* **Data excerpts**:
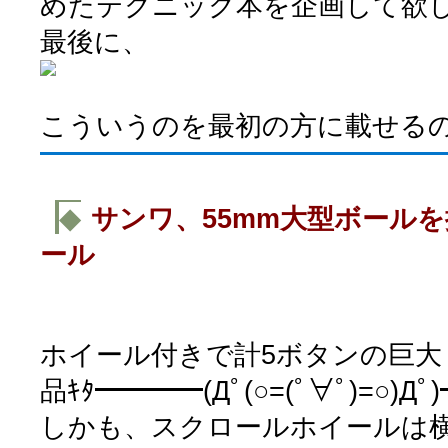
めたテクニック本を企画して欲
最後に、
こういうのを最初の方に載せる
◆
サンワ、55mm大型ボール
ール
ホイール付きで計5ボタンの巨大
品ｷﾀ━━━━(Дﾟ(○=(ﾟ∀ﾟ)=○)Д
しかも、スクロールホイールは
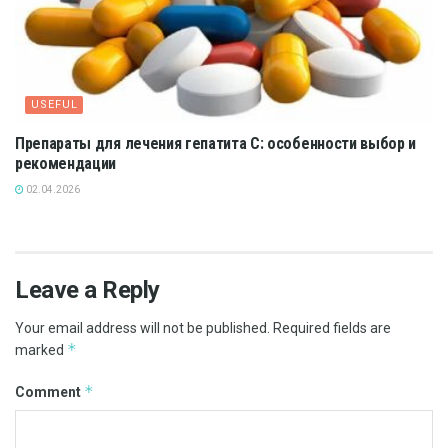
USEFUL
Препараты для лечения гепатита С: особенности выбор и
рекомендации
02.04.2026
Leave a Reply
Your email address will not be published.
Required fields are
*
marked
*
Comment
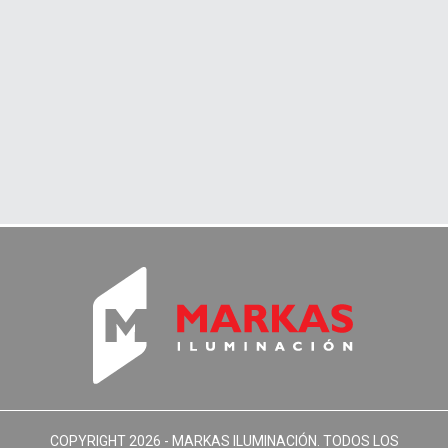
COPYRIGHT 2026 -
MARKAS ILUMINACIÓN
. TODOS LOS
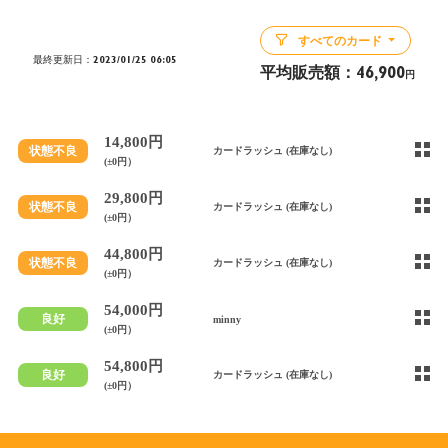
すべてのカード
最終更新日：2023/01/25 06:05
平均販売額：
46,900
円
14,800円
状態不良
カードラッシュ (在庫なし)
(±0円）
29,800円
状態不良
カードラッシュ (在庫なし)
(±0円）
44,800円
状態不良
カードラッシュ (在庫なし)
(±0円）
54,000円
良好
minny
(±0円）
54,800円
良好
カードラッシュ (在庫なし)
(±0円）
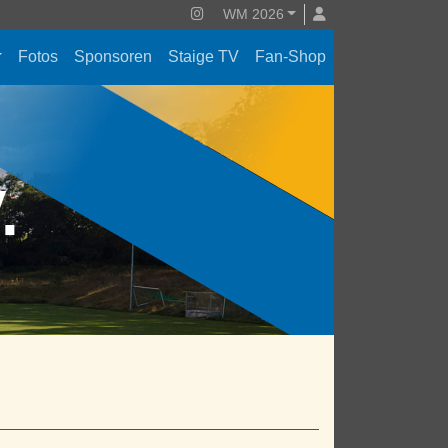
WM 2026
Fotos
Sponsoren
Staige TV
Fan-Shop
V.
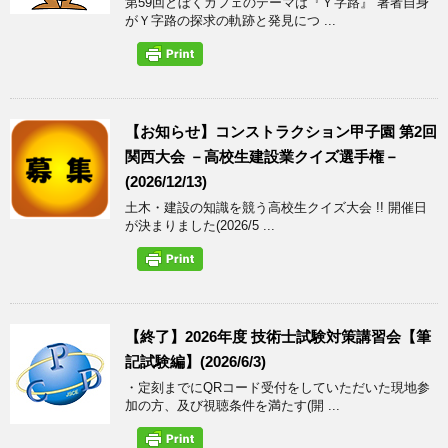
第59回どぼくカフェのテーマは『Ｙ字路』 著者自身
がＹ字路の探求の軌跡と発見につ ...
【お知らせ】コンストラクション甲子園 第2回
関西大会 －高校生建設業クイズ選手権－
(2026/12/13)
土木・建設の知識を競う高校生クイズ大会 !! 開催日
が決まりました(2026/5 ...
【終了】2026年度 技術士試験対策講習会【筆
記試験編】(2026/6/3)
・定刻までにQRコード受付をしていただいた現地参
加の方、及び視聴条件を満たす(開 ...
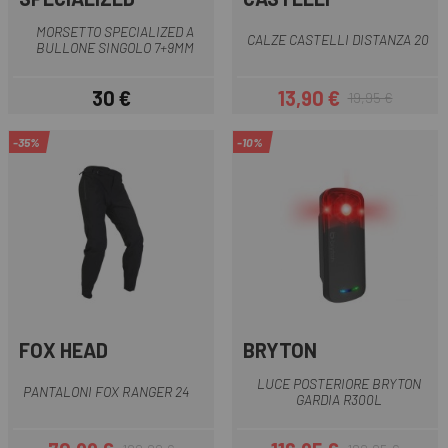
MORSETTO SPECIALIZED A
CALZE CASTELLI DISTANZA 20
BULLONE SINGOLO 7+9MM
30 €
13,90 €
19,95 €
Prezzo
Prezzo
Prezzo base
-35%
-10%
FOX HEAD
BRYTON
LUCE POSTERIORE BRYTON
PANTALONI FOX RANGER 24
GARDIA R300L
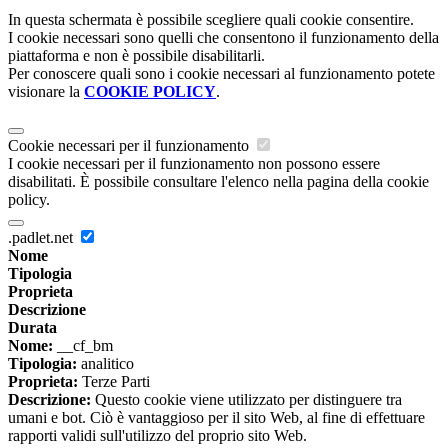
In questa schermata è possibile scegliere quali cookie consentire.
I cookie necessari sono quelli che consentono il funzionamento della
piattaforma e non è possibile disabilitarli.
Per conoscere quali sono i cookie necessari al funzionamento potete
visionare la
COOKIE POLICY
.
Cookie necessari per il funzionamento
I cookie necessari per il funzionamento non possono essere
disabilitati. È possibile consultare l'elenco nella pagina della cookie
policy.
.padlet.net
Nome
Tipologia
Proprieta
Descrizione
Durata
Nome:
__cf_bm
Tipologia:
analitico
Proprieta:
Terze Parti
Descrizione:
Questo cookie viene utilizzato per distinguere tra
umani e bot. Ciò è vantaggioso per il sito Web, al fine di effettuare
rapporti validi sull'utilizzo del proprio sito Web.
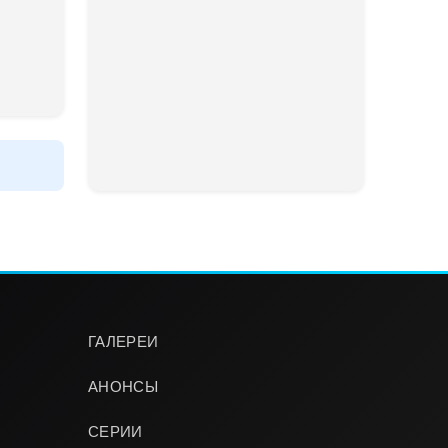
ГАЛЕРЕИ
АНОНСЫ
СЕРИИ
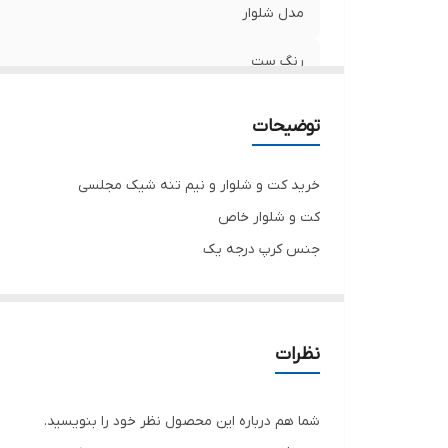
مدل شلوار
رنگ ست
توضیحات
خرید کت و شلوار و نیم تنه شیک مجلسی
کت و شلوار خاص
جنس کرپ درجه یک
تاپ و شلوار مشکی تک رنگ هست رنگ کت قابل تغیی
تنخور شیک
برای خرید سایز های بالاتر ۵۲ تا ۶۰ از واتس اپ پیام دهید ۰۹۰۵۳۷۷۴۹۵۷
نظرات
.
.
شما هم درباره این محصول نظر خود را بنویسید.
.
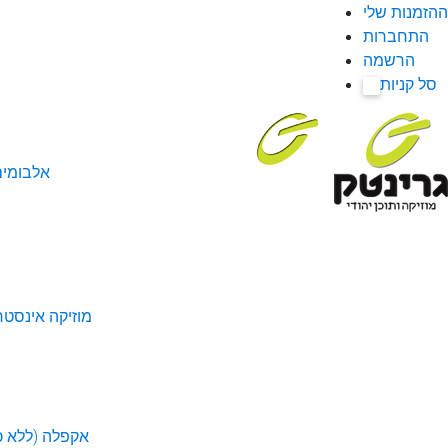
ההזמנות שלי
התחברות
הרשמה
סל קניות
0
אלבומי
מוזיקה אינסטר
אקפלה (ללא כל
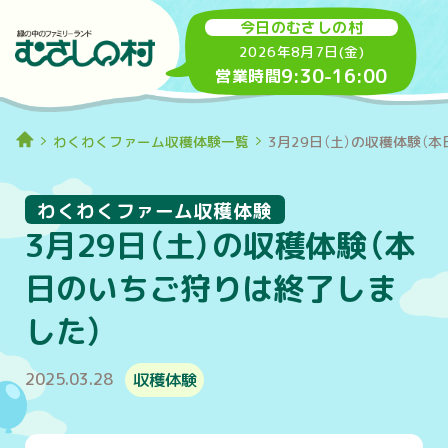
今日のむさしの村
2026年8月7日(金)
9:30
-
16:00
営業時間
わくわくファーム収穫体験一覧
3月29日（土）の収穫体験（
わくわくファーム収穫体験
3月29日（土）の収穫体験（本
日のいちご狩りは終了しま
した）
2025.03.28
収穫体験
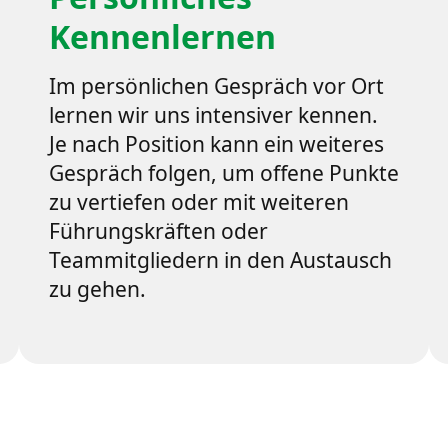
Kennenlernen
Im persönlichen Gespräch vor Ort
lernen wir uns intensiver kennen.
Je nach Position kann ein weiteres
Gespräch folgen, um offene Punkte
zu vertiefen oder mit weiteren
Führungskräften oder
Teammitgliedern in den Austausch
zu gehen.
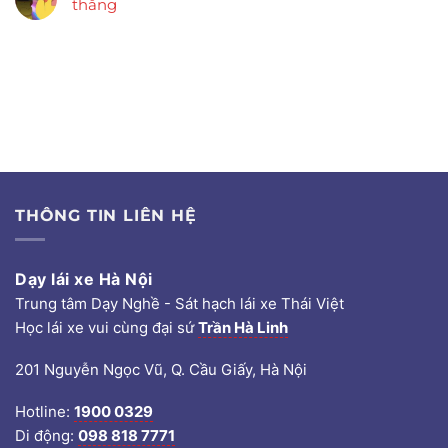
thắng
THÔNG TIN LIÊN HỆ
Dạy lái xe Hà Nội
Trung tâm Dạy Nghề - Sát hạch lái xe Thái Việt
Học lái xe vui cùng đại sứ
Trần Hà Linh
201 Nguyễn Ngọc Vũ, Q. Cầu Giấy, Hà Nội
Hotline:
1900 0329
Di động:
098 818 7771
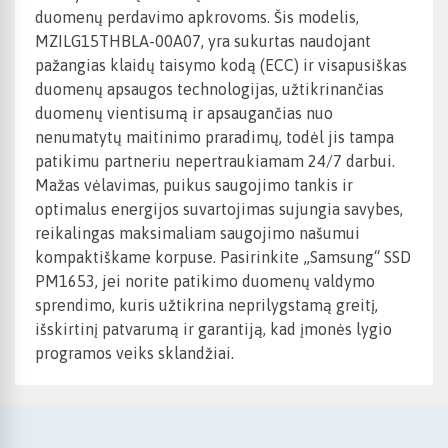
duomenų perdavimo apkrovoms. Šis modelis,
MZILG15THBLA-00A07, yra sukurtas naudojant
pažangias klaidų taisymo kodą (ECC) ir visapusiškas
duomenų apsaugos technologijas, užtikrinančias
duomenų vientisumą ir apsaugančias nuo
nenumatytų maitinimo praradimų, todėl jis tampa
patikimu partneriu nepertraukiamam 24/7 darbui.
Mažas vėlavimas, puikus saugojimo tankis ir
optimalus energijos suvartojimas sujungia savybes,
reikalingas maksimaliam saugojimo našumui
kompaktiškame korpuse. Pasirinkite „Samsung“ SSD
PM1653, jei norite patikimo duomenų valdymo
sprendimo, kuris užtikrina neprilygstamą greitį,
išskirtinį patvarumą ir garantiją, kad įmonės lygio
programos veiks sklandžiai.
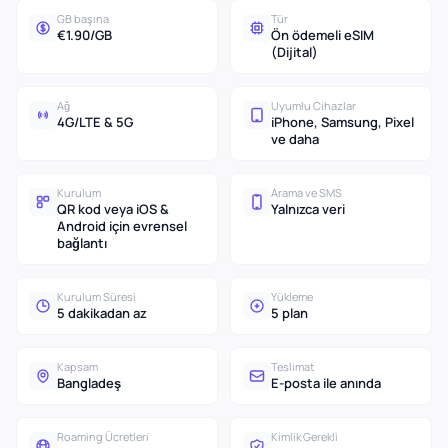
GB başına
Tür
€1.90/GB
Ön ödemeli eSIM
(Dijital)
Ağ
Uyumlu Cihazlar
4G/LTE & 5G
iPhone, Samsung, Pixel
ve daha
Kurulum
Arama ve SMS
QR kod veya iOS &
Yalnızca veri
Android için evrensel
bağlantı
Kurulum Süresi
Yükleme
5 dakikadan az
5 plan
Kapsam
Teslimat
Bangladeş
E-posta ile anında
Roaming Ücretleri
Kimlik Gerekli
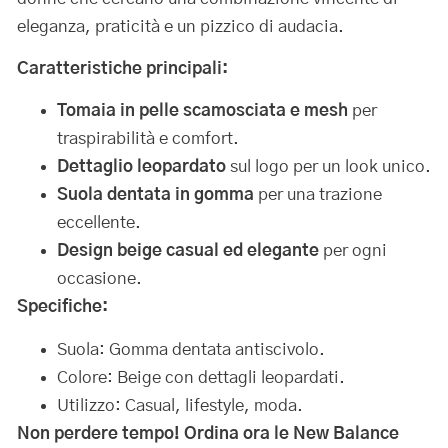
eleganza, praticità e un pizzico di audacia.
Caratteristiche principali:
Tomaia in pelle scamosciata e mesh
per
traspirabilità e comfort.
Dettaglio leopardato
sul logo per un look unico.
Suola dentata in gomma
per una trazione
eccellente.
Design beige casual ed elegante
per ogni
occasione.
Specifiche:
Suola: Gomma dentata antiscivolo.
Colore: Beige con dettagli leopardati.
Utilizzo: Casual, lifestyle, moda.
Non perdere tempo! Ordina ora le New Balance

* **ACTION ITEM**: Scan the entries and show every line in which the word "Gespräch" is found.

* **EXPECTED OUTPUT**:
Im persönlichen Gespräch vor Ort
Gespräch folgen, um offene Punkte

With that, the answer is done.